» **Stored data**
──────────

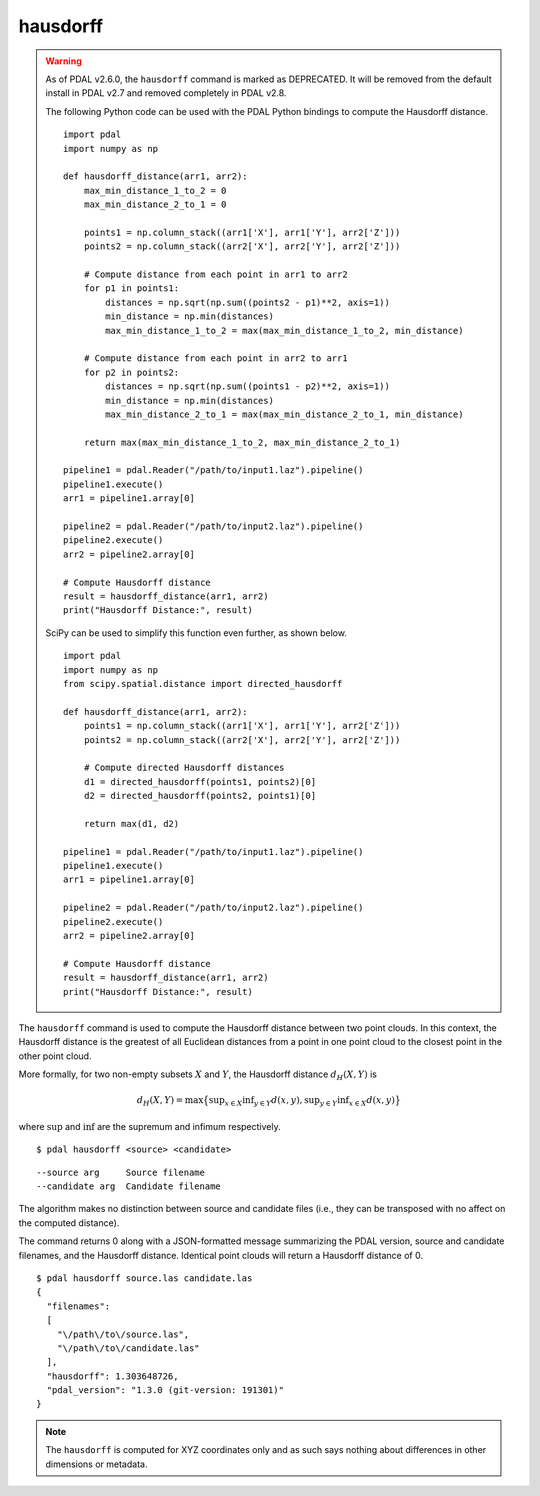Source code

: .. _hausdorff_command:

********************************************************************************
hausdorff
********************************************************************************

.. warning::

  As of PDAL v2.6.0, the ``hausdorff`` command is marked as DEPRECATED. It will
  be removed from the default install in PDAL v2.7 and removed completely in
  PDAL v2.8.

  The following Python code can be used with the PDAL Python bindings to compute
  the Hausdorff distance.

  ::

      import pdal
      import numpy as np

      def hausdorff_distance(arr1, arr2):
          max_min_distance_1_to_2 = 0
          max_min_distance_2_to_1 = 0

          points1 = np.column_stack((arr1['X'], arr1['Y'], arr2['Z']))
          points2 = np.column_stack((arr2['X'], arr2['Y'], arr2['Z']))
          
          # Compute distance from each point in arr1 to arr2
          for p1 in points1:
              distances = np.sqrt(np.sum((points2 - p1)**2, axis=1))
              min_distance = np.min(distances)
              max_min_distance_1_to_2 = max(max_min_distance_1_to_2, min_distance)
          
          # Compute distance from each point in arr2 to arr1
          for p2 in points2:
              distances = np.sqrt(np.sum((points1 - p2)**2, axis=1))
              min_distance = np.min(distances)
              max_min_distance_2_to_1 = max(max_min_distance_2_to_1, min_distance)
          
          return max(max_min_distance_1_to_2, max_min_distance_2_to_1)

      pipeline1 = pdal.Reader("/path/to/input1.laz").pipeline()
      pipeline1.execute()
      arr1 = pipeline1.array[0]

      pipeline2 = pdal.Reader("/path/to/input2.laz").pipeline()
      pipeline2.execute()
      arr2 = pipeline2.array[0]

      # Compute Hausdorff distance
      result = hausdorff_distance(arr1, arr2)
      print("Hausdorff Distance:", result)

  SciPy can be used to simplify this function even further, as shown below.

  ::

      import pdal
      import numpy as np
      from scipy.spatial.distance import directed_hausdorff

      def hausdorff_distance(arr1, arr2):
          points1 = np.column_stack((arr1['X'], arr1['Y'], arr2['Z']))
          points2 = np.column_stack((arr2['X'], arr2['Y'], arr2['Z']))
          
          # Compute directed Hausdorff distances
          d1 = directed_hausdorff(points1, points2)[0]
          d2 = directed_hausdorff(points2, points1)[0]
          
          return max(d1, d2)

      pipeline1 = pdal.Reader("/path/to/input1.laz").pipeline()
      pipeline1.execute()
      arr1 = pipeline1.array[0]

      pipeline2 = pdal.Reader("/path/to/input2.laz").pipeline()
      pipeline2.execute()
      arr2 = pipeline2.array[0]

      # Compute Hausdorff distance
      result = hausdorff_distance(arr1, arr2)
      print("Hausdorff Distance:", result)

The ``hausdorff`` command is used to compute the Hausdorff distance between two
point clouds. In this context, the Hausdorff distance is the greatest of all
Euclidean distances from a point in one point cloud to the closest point in the
other point cloud.

More formally, for two non-empty subsets :math:`X` and :math:`Y`, the Hausdorff
distance :math:`d_H(X,Y)` is

.. math::

  d_H(X,Y) = \operatorname*{max} \big\{ \operatorname*{sup}_{x \in X} \operatorname*{inf}_{y \in Y} d(x,y), \operatorname*{sup}_{y \in Y} \operatorname*{inf}_{x \in X} d(x,y)\big\}
  
where :math:`\operatorname*{sup}` and :math:`\operatorname*{inf}` are the
supremum and infimum respectively.

::

    $ pdal hausdorff <source> <candidate>

::

    --source arg     Source filename
    --candidate arg  Candidate filename

The algorithm makes no distinction between source and candidate files (i.e.,
they can be transposed with no affect on the computed distance).

The command returns 0 along with a JSON-formatted message summarizing the PDAL
version, source and candidate filenames, and the Hausdorff distance. Identical
point clouds will return a Hausdorff distance of 0.

::

    $ pdal hausdorff source.las candidate.las
    {
      "filenames":
      [
        "\/path\/to\/source.las",
        "\/path\/to\/candidate.las"
      ],
      "hausdorff": 1.303648726,
      "pdal_version": "1.3.0 (git-version: 191301)"
    }

.. note::
  
  The ``hausdorff`` is computed for XYZ coordinates only and as such says
  nothing about differences in other dimensions or metadata.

──────────

» **Task prompt**
How many of the lines above contain the string "computed"? Give the count alone.

» **Response to the task**
2